Erişime engellenen internet sitelerinde suça konu olan içeriğin çıkarılması veya yeniden düzenlenmesinin ve bildirimde bulunulmasının ardından inceleme yapıldığını dile getiren Şimşek, daha sonra engelleme işleminin kaldırıldığını söyledi.
KATALOG SUÇLAR
Şimşek, internet sitelerinin erişiminin engellenmesi uygulamasıyla ilgili olarak
zaman zaman TİB'e yönelik eleştiriler yapıldığını hatırlatarak, “Bu eleştiriler tabii ki yapılmalı. En çok eleştirilen şey ifade özgürlüğünün engellendiğiydi. Şu anda kamuoyunda erişimi engellenen siteler arasında Youtube dışında ismi geçen bir site yok. Bu, burada yapılan işlemler, ister müstehcenlikle ilgili olsun, ister diğer konularla ilgili olsun işlerin usule, kanuna
uygun yapıldığı anlamına gelir” diye konuştu.

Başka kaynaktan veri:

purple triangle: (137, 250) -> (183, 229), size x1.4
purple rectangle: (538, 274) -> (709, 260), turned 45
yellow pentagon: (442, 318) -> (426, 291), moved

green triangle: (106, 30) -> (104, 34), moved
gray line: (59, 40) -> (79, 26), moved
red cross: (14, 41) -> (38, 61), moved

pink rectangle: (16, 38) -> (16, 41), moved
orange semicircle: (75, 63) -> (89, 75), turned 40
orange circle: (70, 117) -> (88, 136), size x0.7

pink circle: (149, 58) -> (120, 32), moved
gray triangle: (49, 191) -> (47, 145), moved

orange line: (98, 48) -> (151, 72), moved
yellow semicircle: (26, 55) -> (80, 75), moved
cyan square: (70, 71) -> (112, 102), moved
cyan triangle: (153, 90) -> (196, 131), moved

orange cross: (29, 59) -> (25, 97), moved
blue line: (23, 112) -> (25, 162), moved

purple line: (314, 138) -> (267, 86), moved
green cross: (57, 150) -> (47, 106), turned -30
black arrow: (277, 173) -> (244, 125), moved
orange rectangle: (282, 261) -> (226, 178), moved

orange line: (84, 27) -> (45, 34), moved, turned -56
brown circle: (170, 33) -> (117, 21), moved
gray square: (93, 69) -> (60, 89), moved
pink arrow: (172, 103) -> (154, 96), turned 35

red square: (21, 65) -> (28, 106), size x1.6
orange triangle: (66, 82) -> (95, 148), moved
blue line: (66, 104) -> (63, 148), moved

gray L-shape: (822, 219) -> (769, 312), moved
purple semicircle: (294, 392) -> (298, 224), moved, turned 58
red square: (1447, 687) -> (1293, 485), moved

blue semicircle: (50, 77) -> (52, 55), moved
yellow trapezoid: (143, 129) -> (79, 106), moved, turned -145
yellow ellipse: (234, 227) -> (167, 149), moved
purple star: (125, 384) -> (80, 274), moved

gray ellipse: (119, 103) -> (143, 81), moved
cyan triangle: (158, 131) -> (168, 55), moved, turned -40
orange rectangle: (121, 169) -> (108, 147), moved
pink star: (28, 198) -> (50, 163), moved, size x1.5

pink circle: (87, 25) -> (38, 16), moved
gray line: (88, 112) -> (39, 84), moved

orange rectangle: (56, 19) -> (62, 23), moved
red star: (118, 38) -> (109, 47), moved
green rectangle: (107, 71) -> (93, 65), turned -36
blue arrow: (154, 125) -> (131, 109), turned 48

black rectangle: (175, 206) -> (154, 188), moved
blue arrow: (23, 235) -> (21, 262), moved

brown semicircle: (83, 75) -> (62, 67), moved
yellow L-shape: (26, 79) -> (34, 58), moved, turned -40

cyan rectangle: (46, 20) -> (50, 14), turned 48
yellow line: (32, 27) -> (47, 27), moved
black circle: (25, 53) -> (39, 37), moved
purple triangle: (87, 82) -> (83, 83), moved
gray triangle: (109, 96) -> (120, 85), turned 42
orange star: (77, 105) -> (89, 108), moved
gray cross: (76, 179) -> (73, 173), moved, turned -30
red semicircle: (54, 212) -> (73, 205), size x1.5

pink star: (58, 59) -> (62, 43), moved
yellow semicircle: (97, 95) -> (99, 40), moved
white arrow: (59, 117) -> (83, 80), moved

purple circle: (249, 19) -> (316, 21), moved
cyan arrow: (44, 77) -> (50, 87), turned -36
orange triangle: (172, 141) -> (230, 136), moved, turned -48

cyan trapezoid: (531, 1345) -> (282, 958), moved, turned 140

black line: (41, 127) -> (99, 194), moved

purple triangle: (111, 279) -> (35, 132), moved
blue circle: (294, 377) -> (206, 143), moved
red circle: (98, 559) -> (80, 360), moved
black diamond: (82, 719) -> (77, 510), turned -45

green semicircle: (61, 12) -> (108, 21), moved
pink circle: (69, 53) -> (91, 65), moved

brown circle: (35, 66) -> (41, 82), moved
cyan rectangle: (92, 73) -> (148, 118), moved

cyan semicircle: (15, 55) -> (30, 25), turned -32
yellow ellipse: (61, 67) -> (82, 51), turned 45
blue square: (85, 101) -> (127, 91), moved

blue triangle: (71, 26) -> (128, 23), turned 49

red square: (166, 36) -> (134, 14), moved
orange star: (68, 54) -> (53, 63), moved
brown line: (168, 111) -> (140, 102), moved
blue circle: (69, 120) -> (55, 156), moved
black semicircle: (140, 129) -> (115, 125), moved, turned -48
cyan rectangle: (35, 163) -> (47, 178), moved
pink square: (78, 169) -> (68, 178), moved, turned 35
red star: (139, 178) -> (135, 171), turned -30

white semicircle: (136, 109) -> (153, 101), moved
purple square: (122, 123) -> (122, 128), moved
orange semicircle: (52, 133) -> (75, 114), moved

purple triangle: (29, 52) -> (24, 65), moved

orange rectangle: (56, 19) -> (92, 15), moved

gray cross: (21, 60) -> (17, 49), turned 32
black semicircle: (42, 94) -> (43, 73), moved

Telekomünikasyon İletişim Başkanı Şimşek, 5651 sayılı İnternet Ortamında Yapılan Yayınlar Yoluyla İşlenen Suçlarla Mücadele Edilmesi Hakkında Kanun gereğince, Türk Ceza Kanununda yer alan, Atatürk aleyhine işlenen suçlar, intihara yönlendirme,çocukların cinsel istismarı, uyuşturucu veya uyarıcı madde kullanılmasını kolaylaştırma,
sağlık için tehlikeli madde temini, müstehcenlik, fuhuş, kumar oynanması için yer ve imkan sağlamayı içeren “katalog suçlar”ı barındırdığı tespit edilen internet sitelerine erişimin engellendiğini hatırlattı.
Zaman zaman söz konusu katalog suçlar ile ilgili tartışmalar yaşandığına dikkati çeken Şimşek, şunları kaydetti: “Gerek uluslararası toplantılarda, gerekse Youtube'un kapatılması ile ilgili konularda katalog suçlara ilişkin tartışmalar oldu. TİB olarak yapıcı eleştirilere
her zaman kulak kesiliyoruz, bu eleştirilerden yararlanıyoruz. Ben bu eleştirileri tamamen reddetmiyorum, tamamen haksız bulmuyorum ancak sivil toplumdan çıkabilecek sesler aracılığıyla bir kamuoyu oluşturulması sonucu katalog suçların yeniden düzenlenebileceğini düşünüyorum. Bu katalog suçlar üzerinde
çalışmalar yapılabilir, suç tipi değiştirilebilir. Katalog suçlar hiçbir şekilde değiştirilemez değil. Böyle bir ihtiyaç olur ve TBMM bu anlamda bir irade gösterirse, rahatlatmak anlamında düzenleme yapılabilir. Ben bu öneriyi yapıyorum ama 'şu suç kalsın, ya da şu suç kalksın' şeklinde bir önerim olamaz. İnternet Kurulu'nun bu konuda bir önerisi olabilir, bir çalışma yapabilirler. Yaşadığımız sorun Atatürk'e hakaret suçu ile ilgili. Bu kalkmalı mı, kalmalı mı, o tartışmaya girmem. Diğer suçlarla ilgili de tartışmaya girmem. Bu konu sivil toplum örgütleri tarafından değerlendirilebilir. 2,5 yıllık Youtube sürecinde yaşanan sorun bu suç tipi ile ilgili. Bu tartışılabilir. Eğer TBMM öyle bir irade gösterirse katalog suçları yeniden düzenlenebilir.”